Monday, December 30, 2013


Before I start, this is not about security, it's probably the antithesis of security. So I'd recommend starting by reading about how using privileges can break the security of your system.

There are three tools that I regularly use that require escalated privileges: dtrace, cpustat, and busstat. You can read up on the way that Solaris manages privileges. But if you know what you want to do, the process to figure out how to get the necessary privileges is reasonable straightforward.

To find out what privileges you have you can use the ppriv -v $$ command. This will report all the privileges for the current shell.

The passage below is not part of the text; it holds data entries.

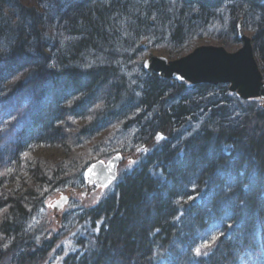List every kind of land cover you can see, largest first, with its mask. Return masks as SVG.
Listing matches in <instances>:
<instances>
[{
    "label": "trees",
    "instance_id": "obj_1",
    "mask_svg": "<svg viewBox=\"0 0 264 264\" xmlns=\"http://www.w3.org/2000/svg\"><path fill=\"white\" fill-rule=\"evenodd\" d=\"M239 21L264 79V0H0V264H40L72 232L61 264H197L212 235L199 264H264V104L142 67L232 52ZM137 151L37 246L51 196Z\"/></svg>",
    "mask_w": 264,
    "mask_h": 264
},
{
    "label": "water",
    "instance_id": "obj_2",
    "mask_svg": "<svg viewBox=\"0 0 264 264\" xmlns=\"http://www.w3.org/2000/svg\"><path fill=\"white\" fill-rule=\"evenodd\" d=\"M236 32L240 47L235 52H228L223 47L200 46L176 60L150 56L144 60L143 70L161 76L164 80L190 86L224 85L230 94H234L241 101L256 100L264 104V79L254 57L252 40L245 35L241 21L236 25ZM144 151L145 148L142 149ZM122 160L123 156L117 154L107 162L97 161L89 165L83 172L87 190H91V182H96L94 189L103 187L104 184L111 186L117 178V169ZM110 165L113 167L109 168ZM89 169L94 170L91 175ZM113 173L114 176L111 175ZM67 202L68 197L63 195L51 208L59 211Z\"/></svg>",
    "mask_w": 264,
    "mask_h": 264
},
{
    "label": "rangeland",
    "instance_id": "obj_3",
    "mask_svg": "<svg viewBox=\"0 0 264 264\" xmlns=\"http://www.w3.org/2000/svg\"><path fill=\"white\" fill-rule=\"evenodd\" d=\"M247 37H249V35H247ZM207 46L222 47V46H218V45H207ZM239 47H240V45H239ZM239 47L232 52H235L236 50H238ZM229 52H231V51H229ZM152 55L153 56H161L158 53H153ZM161 57H163V56H161ZM44 155L46 157H55V156H59L60 153L57 150L47 149L44 151ZM140 155H141L140 151H137L134 154H131L129 156L124 155L122 162L118 166L117 176L119 173H121L125 170H128L138 160ZM110 158L103 159L100 161L107 162ZM130 161L134 162V163L130 164ZM93 163H95V162H93ZM95 183H92V182L90 183V185H89V189H91L90 191H88L85 186L79 190H74V191L65 190L60 194H55V195L51 196L49 198V200H47L44 203L45 209L42 212L43 218L41 219V221H39L38 227L36 226V234L38 235L37 246H40V244L43 241H45V242L49 241L50 239L53 238L54 234L59 232L61 229L62 230L64 229L62 227V218H63V215L65 213H67L68 211L78 209V208L94 207L104 197V195L107 192V189L110 186L106 187V188L99 186L98 188L94 189ZM83 191H84V193H82ZM63 195L68 197L67 204L59 211L53 210L51 208V206L54 204V202L58 201L60 199V197ZM73 233L74 232H72L70 235L65 237L64 240L57 242V244L53 247V249H51L50 253L44 258V260L40 264H61L62 258L71 249L70 248L71 243L69 241V238L71 237V235ZM60 249H63L62 250L63 251L62 256L58 252ZM3 264H8V262H5Z\"/></svg>",
    "mask_w": 264,
    "mask_h": 264
},
{
    "label": "snow or ice",
    "instance_id": "obj_4",
    "mask_svg": "<svg viewBox=\"0 0 264 264\" xmlns=\"http://www.w3.org/2000/svg\"><path fill=\"white\" fill-rule=\"evenodd\" d=\"M145 67H147V65H145ZM164 137L162 135H157V140H163ZM131 163H134V162H131L130 161V164ZM113 166L110 165L109 168H112ZM93 169H89V175H91L93 173ZM112 176H114V173L111 174ZM111 182V180H109V183ZM108 185L107 184H104L103 187H107ZM194 191V189H193ZM189 199H194L193 197H189ZM217 229H219V225H217ZM217 236L216 235H212L210 239L208 238H203L202 237V240H203V243L199 246H195L193 249H192V253H193V257L196 259L197 261V264H199V259L203 256V257H207L208 256V252L207 251H204L205 249H210L213 247V245L215 244V241L217 240Z\"/></svg>",
    "mask_w": 264,
    "mask_h": 264
}]
</instances>
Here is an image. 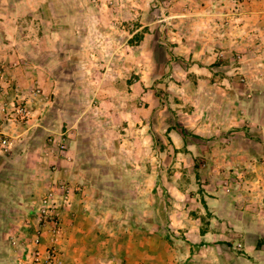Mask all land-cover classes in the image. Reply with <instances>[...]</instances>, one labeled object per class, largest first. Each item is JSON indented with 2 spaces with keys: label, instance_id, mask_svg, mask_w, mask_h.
Masks as SVG:
<instances>
[{
  "label": "rangeland",
  "instance_id": "1",
  "mask_svg": "<svg viewBox=\"0 0 264 264\" xmlns=\"http://www.w3.org/2000/svg\"><path fill=\"white\" fill-rule=\"evenodd\" d=\"M2 64L24 67L27 127L42 104L15 165L29 180L7 172L0 264H46L52 243L78 264L61 250L78 237L109 260L83 264L264 251V0H0Z\"/></svg>",
  "mask_w": 264,
  "mask_h": 264
},
{
  "label": "crops",
  "instance_id": "2",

To find out what privileges are stopping you from running a command, you should run it under ppriv -eD command. For example:

ppriv -eD cpustat -c instruction_counts 1 1
cpustat[13222]: missing privilege "sys_resource" (euid = 84945, syscall = 128) needed at rctl_rlimit_set+0x98
cpustat[13222]: missing privilege "cpc_cpu" (euid = 84945, syscall = 5) needed at kcpc_open+0x4

It is also possible to list all the privileges on the system using ppriv -l. This is helpful if the privilege is has a name that maps onto what you want to do. The privileges for dtrace are good examples of this:

$ ppriv -l|grep dtrace

You can then use usermod -K ... to assign the necessary privileges to a user. For example:

$ usermod -K defaultpriv=basic,sys_resource,cpc_cpu username

Information about privileges for users is recorded in /etc/user_attr, so it is possible to directly edit that file to add or remove privileges.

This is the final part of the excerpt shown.